Barofsky's report also disclosed for the first time that the two other pieces of the housing-assistance plan have fallen flat.
Only 342 households to date have benefited from a program that pays banks incentives to complete so-called short sales - when the bank allows the borrower to sell their home for less than they owe on the mortgage. And only 21 homeowners have received help paying down second mortgages.
Both of those programs were announced with fanfare last year.
The main Obama plan was designed to help people in financial trouble by lowering their monthly mortgage payments. Homeowners who qualify can receive an interest rate as low as 2 percent for five years and a longer repayment period. The average monthly payment has been cut by about $500.
The homeowners receive temporary modifications. These are supposed to become permanent after borrowers make three payments on time and complete the required paperwork. That includes proof of income and a letter explaining the reason for their troubles. In practice, though, the process has taken far longer.
The Obama administration said it was encouraged by data showing that only about 10 percent of those who completed the modification process by the end of March had missed at least two months of mortgage payments.

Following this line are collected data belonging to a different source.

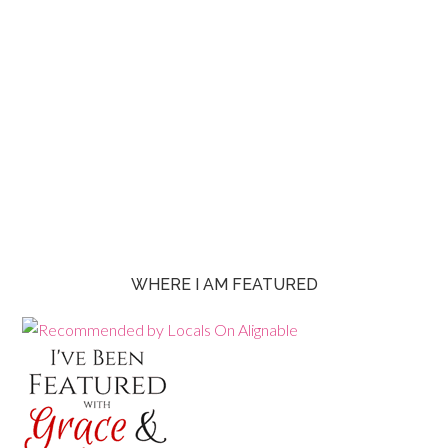
WHERE I AM FEATURED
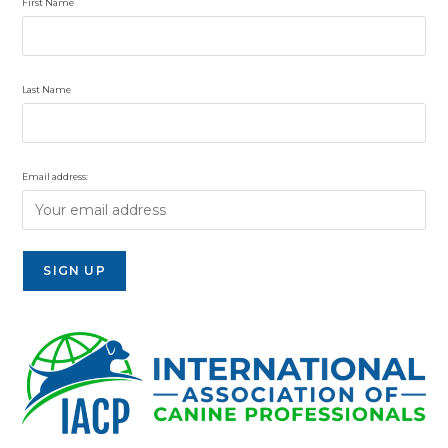
First Name
Last Name
Email address:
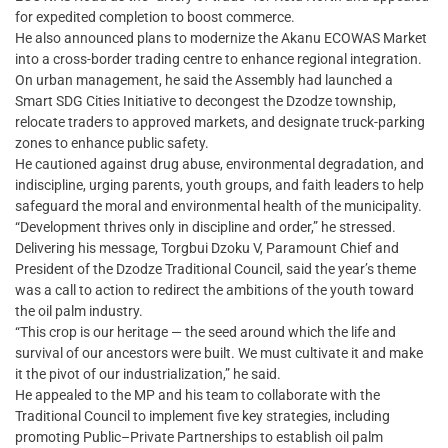
for expedited completion to boost commerce.
He also announced plans to modernize the Akanu ECOWAS Market
into a cross-border trading centre to enhance regional integration.
On urban management, he said the Assembly had launched a
Smart SDG Cities Initiative to decongest the Dzodze township,
relocate traders to approved markets, and designate truck-parking
zones to enhance public safety.
He cautioned against drug abuse, environmental degradation, and
indiscipline, urging parents, youth groups, and faith leaders to help
safeguard the moral and environmental health of the municipality.
“Development thrives only in discipline and order,” he stressed.
Delivering his message, Torgbui Dzoku V, Paramount Chief and
President of the Dzodze Traditional Council, said the year’s theme
was a call to action to redirect the ambitions of the youth toward
the oil palm industry.
“This crop is our heritage — the seed around which the life and
survival of our ancestors were built. We must cultivate it and make
it the pivot of our industrialization,” he said.
He appealed to the MP and his team to collaborate with the
Traditional Council to implement five key strategies, including
promoting Public–Private Partnerships to establish oil palm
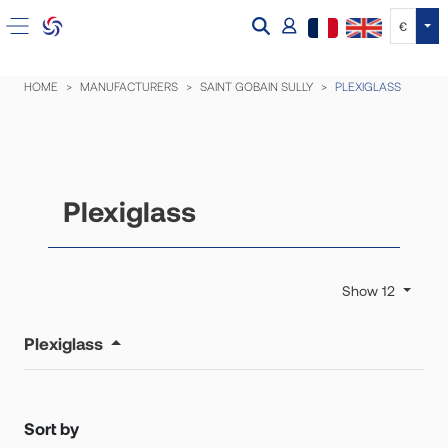
Tog
€
HOME
MANUFACTURERS
SAINT GOBAIN SULLY
PLEXIGLASS
Plexiglass
Show 12
Plexiglass
Sort by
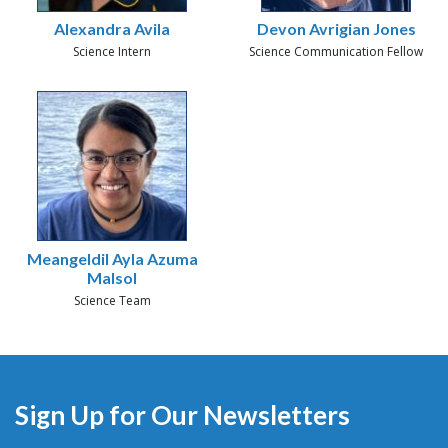
Alexandra Avila
Devon Avrigian Jones
Science Intern
Science Communication Fellow
Meangeldil Ayla Azuma
Malsol
Science Team
Sign Up for Our Newsletters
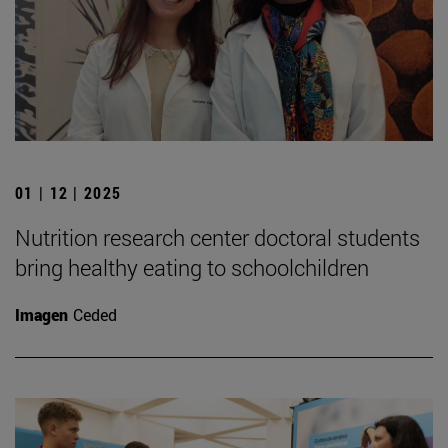
01 | 12 | 2025
Nutrition research center doctoral students
bring healthy eating to schoolchildren
Imagen
Ceded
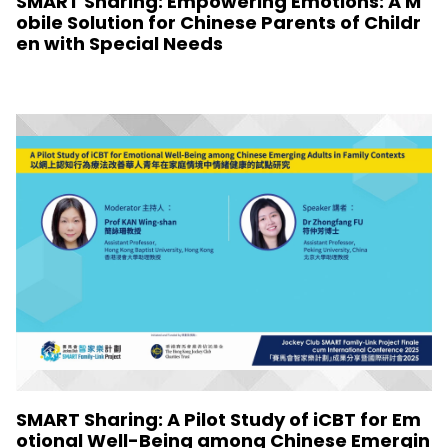
SMART Sharing: Empowering Emotions: A M
obile Solution for Chinese Parents of Childr
en with Special Needs
SMART Sharing: A Pilot Study of iCBT for Em
otional Well-Being among Chinese Emergin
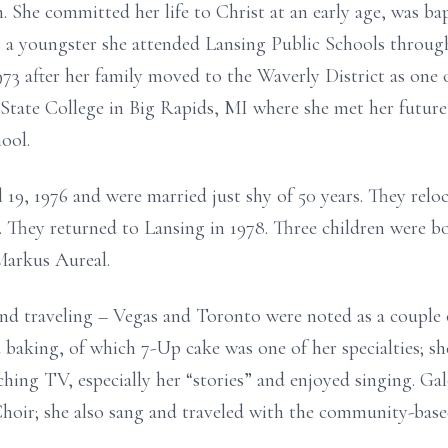
n. She committed her life to Christ at an early age, was ba
s a youngster she attended Lansing Public Schools throug
 after her family moved to the Waverly District as one of 
 State College in Big Rapids, MI where she met her futur
ool.
19, 1976 and were married just shy of 50 years. They rel
 They returned to Lansing in 1978. Three children were bo
Markus Aureal.
nd traveling – Vegas and Toronto were noted as a couple o
baking, of which 7-Up cake was one of her specialties; sh
ching TV, especially her “stories” and enjoyed singing. G
oir; she also sang and traveled with the community-based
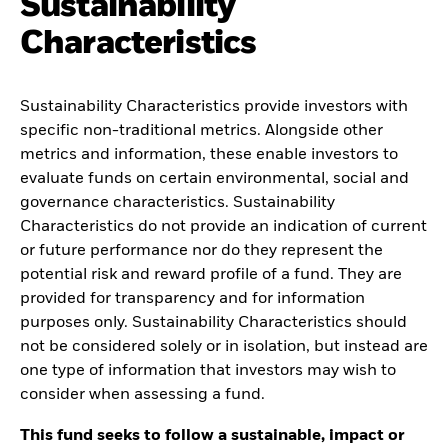
Sustainability
Characteristics
Sustainability Characteristics provide investors with
specific non-traditional metrics. Alongside other
metrics and information, these enable investors to
evaluate funds on certain environmental, social and
governance characteristics. Sustainability
Characteristics do not provide an indication of current
or future performance nor do they represent the
potential risk and reward profile of a fund. They are
provided for transparency and for information
purposes only. Sustainability Characteristics should
not be considered solely or in isolation, but instead are
one type of information that investors may wish to
consider when assessing a fund.
This fund seeks to follow a sustainable, impact or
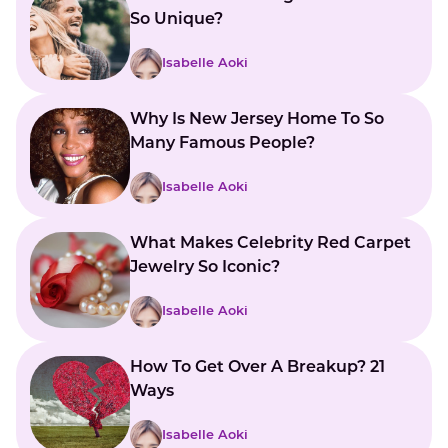
So Unique?
Isabelle Aoki
Why Is New Jersey Home To So
Many Famous People?
Isabelle Aoki
What Makes Celebrity Red Carpet
Jewelry So Iconic?
Isabelle Aoki
How To Get Over A Breakup? 21
Ways
Isabelle Aoki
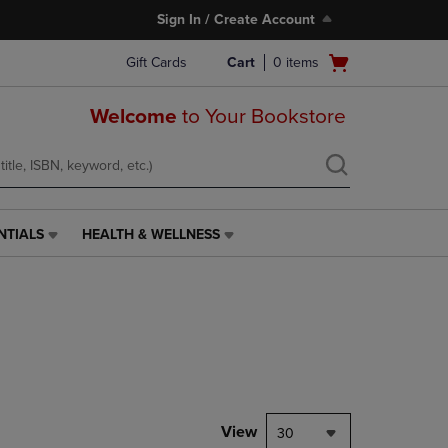
Sign In / Create Account
Open
Gift Cards
Cart
0
items
cart
menu
Welcome
to Your Bookstore
NTIALS
HEALTH & WELLNESS
HEALTH
&
WELLNESS
LINK.
PRESS
ENTER
TO
NAVIGATE
TO
PAGE,
View
30
OR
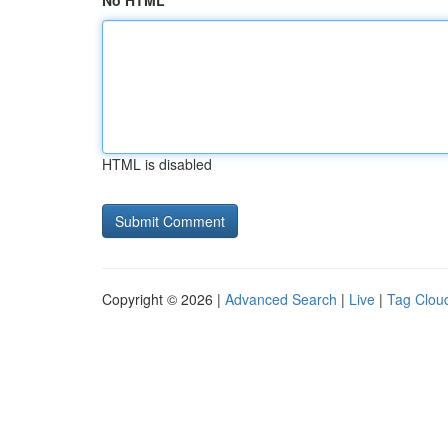
No HTML
HTML is disabled
Copyright © 2026 |
Advanced Search
|
Live
|
Tag Clou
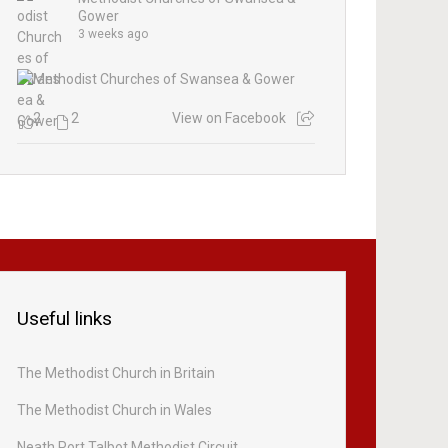
Gower
3 weeks ago
2
2
View on Facebook
Useful links
The Methodist Church in Britain
The Methodist Church in Wales
Neath Port Talbot Methodist Circuit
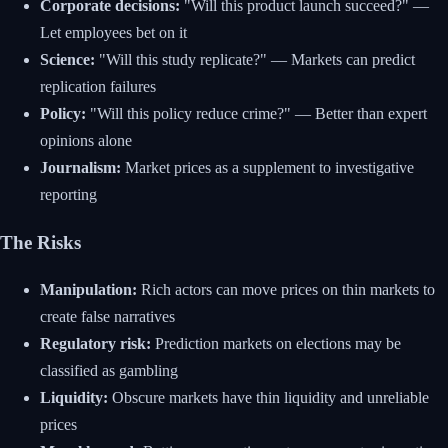
Corporate decisions:
"Will this product launch succeed?" —
Let employees bet on it
Science:
"Will this study replicate?" — Markets can predict
replication failures
Policy:
"Will this policy reduce crime?" — Better than expert
opinions alone
Journalism:
Market prices as a supplement to investigative
reporting
The Risks
Manipulation:
Rich actors can move prices on thin markets to
create false narratives
Regulatory risk:
Prediction markets on elections may be
classified as gambling
Liquidity:
Obscure markets have thin liquidity and unreliable
prices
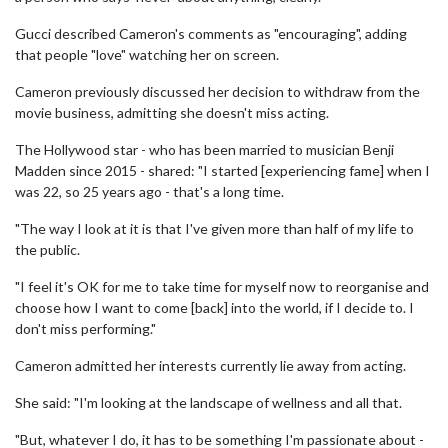
Gucci described Cameron's comments as "encouraging", adding
that people "love" watching her on screen.
Cameron previously discussed her decision to withdraw from the
movie business, admitting she doesn't miss acting.
The Hollywood star - who has been married to musician Benji
Madden since 2015 - shared: "I started [experiencing fame] when I
was 22, so 25 years ago - that's a long time.
"The way I look at it is that I've given more than half of my life to
the public.
"I feel it's OK for me to take time for myself now to reorganise and
choose how I want to come [back] into the world, if I decide to. I
don't miss performing."
Cameron admitted her interests currently lie away from acting.
She said: "I'm looking at the landscape of wellness and all that.
"But, whatever I do, it has to be something I'm passionate about -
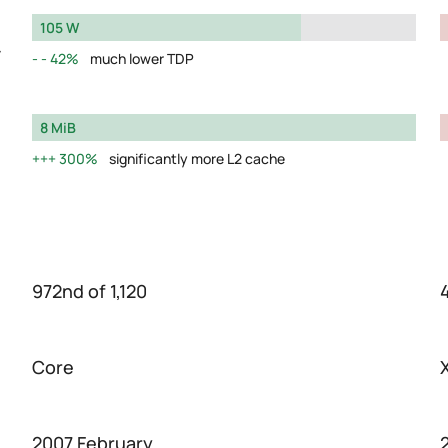
105 W
y
42%
much lower TDP
8 MiB
300%
significantly more L2 cache
972nd of 1,120
Core
2007 February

"The majority of homeowners are maintaining," their payments, said Tim Massad, acting assistant Treasury secretary for financial stability. That, he said, reflects "rigorous standards the program uses to provide assistance to responsible homeowners."
Low participation means that the program is likely to cost far less than originally forecast. Though Treasury has set aside $50 billion from the federal bank bailout fund for the housing relief effort, only about $483 million has been spent, Barofsky said.